What is expected: Retype the records below from their first line through the line containing "Il est conseillé", and include nothing else.

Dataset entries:
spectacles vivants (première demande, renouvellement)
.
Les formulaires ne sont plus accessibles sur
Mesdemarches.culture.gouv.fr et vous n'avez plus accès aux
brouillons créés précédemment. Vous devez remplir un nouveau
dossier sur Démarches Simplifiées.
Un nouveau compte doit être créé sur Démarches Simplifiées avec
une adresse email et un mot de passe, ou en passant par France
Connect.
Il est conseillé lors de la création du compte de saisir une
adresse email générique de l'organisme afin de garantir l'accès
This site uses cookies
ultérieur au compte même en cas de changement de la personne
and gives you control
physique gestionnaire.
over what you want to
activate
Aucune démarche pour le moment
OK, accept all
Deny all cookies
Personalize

Written answer:
spectacles vivants (première demande, renouvellement)
.
Les formulaires ne sont plus accessibles sur
Mesdemarches.culture.gouv.fr et vous n'avez plus accès aux
brouillons créés précédemment. Vous devez remplir un nouveau
dossier sur Démarches Simplifiées.
Un nouveau compte doit être créé sur Démarches Simplifiées avec
une adresse email et un mot de passe, ou en passant par France
Connect.
Il est conseillé lors de la création du compte de saisir une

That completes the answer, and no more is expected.